[WHAT THE TASK REQUIRES] When transcribing the entries, keep each one exactly as it is.

[DATASET RECORDS]
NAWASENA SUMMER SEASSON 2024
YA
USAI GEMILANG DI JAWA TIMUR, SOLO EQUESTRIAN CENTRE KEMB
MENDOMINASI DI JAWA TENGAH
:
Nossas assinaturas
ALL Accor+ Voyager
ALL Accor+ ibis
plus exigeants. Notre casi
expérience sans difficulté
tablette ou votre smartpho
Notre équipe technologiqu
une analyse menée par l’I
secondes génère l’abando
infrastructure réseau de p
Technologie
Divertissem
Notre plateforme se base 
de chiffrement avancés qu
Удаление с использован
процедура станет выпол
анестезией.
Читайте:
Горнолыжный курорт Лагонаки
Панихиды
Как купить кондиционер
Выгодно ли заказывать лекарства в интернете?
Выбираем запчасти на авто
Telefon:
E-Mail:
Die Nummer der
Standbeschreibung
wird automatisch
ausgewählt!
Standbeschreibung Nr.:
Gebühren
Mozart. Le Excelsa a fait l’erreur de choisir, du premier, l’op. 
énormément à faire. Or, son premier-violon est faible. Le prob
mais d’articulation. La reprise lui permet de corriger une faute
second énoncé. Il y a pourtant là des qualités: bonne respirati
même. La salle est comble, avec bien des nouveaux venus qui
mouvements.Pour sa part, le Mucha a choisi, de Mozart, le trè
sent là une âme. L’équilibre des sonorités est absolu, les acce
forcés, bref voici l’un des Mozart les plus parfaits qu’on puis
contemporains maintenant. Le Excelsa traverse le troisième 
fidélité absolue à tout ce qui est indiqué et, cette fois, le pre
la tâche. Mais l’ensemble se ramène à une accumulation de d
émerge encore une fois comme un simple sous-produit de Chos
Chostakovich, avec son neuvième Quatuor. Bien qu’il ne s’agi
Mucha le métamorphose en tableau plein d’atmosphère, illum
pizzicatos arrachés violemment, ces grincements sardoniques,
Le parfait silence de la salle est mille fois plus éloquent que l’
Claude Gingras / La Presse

[RESPONSE BELOW]
NAWASENA SUMMER SEASSON 2024
YA
USAI GEMILANG DI JAWA TIMUR, SOLO EQUESTRIAN CENTRE KEMB
MENDOMINASI DI JAWA TENGAH
:
Nossas assinaturas
ALL Accor+ Voyager
ALL Accor+ ibis
plus exigeants. Notre casi
expérience sans difficulté
tablette ou votre smartpho
Notre équipe technologiqu
une analyse menée par l’I
secondes génère l’abando
infrastructure réseau de p
Technologie
Divertissem
Notre plateforme se base 
de chiffrement avancés qu
Удаление с использован
процедура станет выпол
анестезией.
Читайте:
Горнолыжный курорт Лагонаки
Панихиды
Как купить кондиционер
Выгодно ли заказывать лекарства в интернете?
Выбираем запчасти на авто
Telefon:
E-Mail:
Die Nummer der
Standbeschreibung
wird automatisch
ausgewählt!
Standbeschreibung Nr.:
Gebühren
Mozart. Le Excelsa a fait l’erreur de choisir, du premier, l’op. 
énormément à faire. Or, son premier-violon est faible. Le prob
mais d’articulation. La reprise lui permet de corriger une faute
second énoncé. Il y a pourtant là des qualités: bonne respirati
même. La salle est comble, avec bien des nouveaux venus qui
mouvements.Pour sa part, le Mucha a choisi, de Mozart, le trè
sent là une âme. L’équilibre des sonorités est absolu, les acce
forcés, bref voici l’un des Mozart les plus parfaits qu’on puis
contemporains maintenant. Le Excelsa traverse le troisième 
fidélité absolue à tout ce qui est indiqué et, cette fois, le pre
la tâche. Mais l’ensemble se ramène à une accumulation de d
émerge encore une fois comme un simple sous-produit de Chos
Chostakovich, avec son neuvième Quatuor. Bien qu’il ne s’agi
Mucha le métamorphose en tableau plein d’atmosphère, illum
pizzicatos arrachés violemment, ces grincements sardoniques,
Le parfait silence de la salle est mille fois plus éloquent que l’
Claude Gingras / La Presse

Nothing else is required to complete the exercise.